**WHAT YOU ARE ASKED TO DO:**
Quote every line of the data below word for word, with each field name and value left unchanged.

>> Start RECORDS FOR PROCESSING

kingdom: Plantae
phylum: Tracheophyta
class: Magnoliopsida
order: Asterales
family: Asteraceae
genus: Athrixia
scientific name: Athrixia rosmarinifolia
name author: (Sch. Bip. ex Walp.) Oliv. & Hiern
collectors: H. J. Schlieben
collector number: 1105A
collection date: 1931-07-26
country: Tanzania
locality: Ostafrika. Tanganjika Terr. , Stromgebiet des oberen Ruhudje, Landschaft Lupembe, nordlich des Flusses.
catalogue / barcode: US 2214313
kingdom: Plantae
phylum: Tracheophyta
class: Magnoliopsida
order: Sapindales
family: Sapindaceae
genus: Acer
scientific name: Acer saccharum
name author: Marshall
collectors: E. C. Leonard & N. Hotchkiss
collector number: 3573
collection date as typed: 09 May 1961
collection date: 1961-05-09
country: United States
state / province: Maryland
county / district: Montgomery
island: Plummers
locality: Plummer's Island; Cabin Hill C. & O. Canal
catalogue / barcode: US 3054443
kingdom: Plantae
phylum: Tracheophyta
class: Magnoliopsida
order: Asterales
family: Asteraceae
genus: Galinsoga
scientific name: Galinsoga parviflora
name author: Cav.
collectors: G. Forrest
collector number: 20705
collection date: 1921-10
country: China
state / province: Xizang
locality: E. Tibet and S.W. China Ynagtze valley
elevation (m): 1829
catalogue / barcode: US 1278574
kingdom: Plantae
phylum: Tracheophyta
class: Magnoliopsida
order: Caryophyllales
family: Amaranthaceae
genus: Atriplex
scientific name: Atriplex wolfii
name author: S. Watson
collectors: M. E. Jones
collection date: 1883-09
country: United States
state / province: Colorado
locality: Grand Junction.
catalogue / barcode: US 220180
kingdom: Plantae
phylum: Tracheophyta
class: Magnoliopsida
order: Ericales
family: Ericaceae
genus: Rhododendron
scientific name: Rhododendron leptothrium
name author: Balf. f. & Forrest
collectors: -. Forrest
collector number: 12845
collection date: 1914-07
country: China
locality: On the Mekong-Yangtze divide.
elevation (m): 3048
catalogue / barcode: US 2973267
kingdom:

>> End RECORDS FOR PROCESSING

**COMPLETED EXERCISE:**
kingdom: Plantae
phylum: Tracheophyta
class: Magnoliopsida
order: Asterales
family: Asteraceae
genus: Athrixia
scientific name: Athrixia rosmarinifolia
name author: (Sch. Bip. ex Walp.) Oliv. & Hiern
collectors: H. J. Schlieben
collector number: 1105A
collection date: 1931-07-26
country: Tanzania
locality: Ostafrika. Tanganjika Terr. , Stromgebiet des oberen Ruhudje, Landschaft Lupembe, nordlich des Flusses.
catalogue / barcode: US 2214313
kingdom: Plantae
phylum: Tracheophyta
class: Magnoliopsida
order: Sapindales
family: Sapindaceae
genus: Acer
scientific name: Acer saccharum
name author: Marshall
collectors: E. C. Leonard & N. Hotchkiss
collector number: 3573
collection date as typed: 09 May 1961
collection date: 1961-05-09
country: United States
state / province: Maryland
county / district: Montgomery
island: Plummers
locality: Plummer's Island; Cabin Hill C. & O. Canal
catalogue / barcode: US 3054443
kingdom: Plantae
phylum: Tracheophyta
class: Magnoliopsida
order: Asterales
family: Asteraceae
genus: Galinsoga
scientific name: Galinsoga parviflora
name author: Cav.
collectors: G. Forrest
collector number: 20705
collection date: 1921-10
country: China
state / province: Xizang
locality: E. Tibet and S.W. China Ynagtze valley
elevation (m): 1829
catalogue / barcode: US 1278574
kingdom: Plantae
phylum: Tracheophyta
class: Magnoliopsida
order: Caryophyllales
family: Amaranthaceae
genus: Atriplex
scientific name: Atriplex wolfii
name author: S. Watson
collectors: M. E. Jones
collection date: 1883-09
country: United States
state / province: Colorado
locality: Grand Junction.
catalogue / barcode: US 220180
kingdom: Plantae
phylum: Tracheophyta
class: Magnoliopsida
order: Ericales
family: Ericaceae
genus: Rhododendron
scientific name: Rhododendron leptothrium
name author: Balf. f. & Forrest
collectors: -. Forrest
collector number: 12845
collection date: 1914-07
country: China
locality: On the Mekong-Yangtze divide.
elevation (m): 3048
catalogue / barcode: US 2973267
kingdom:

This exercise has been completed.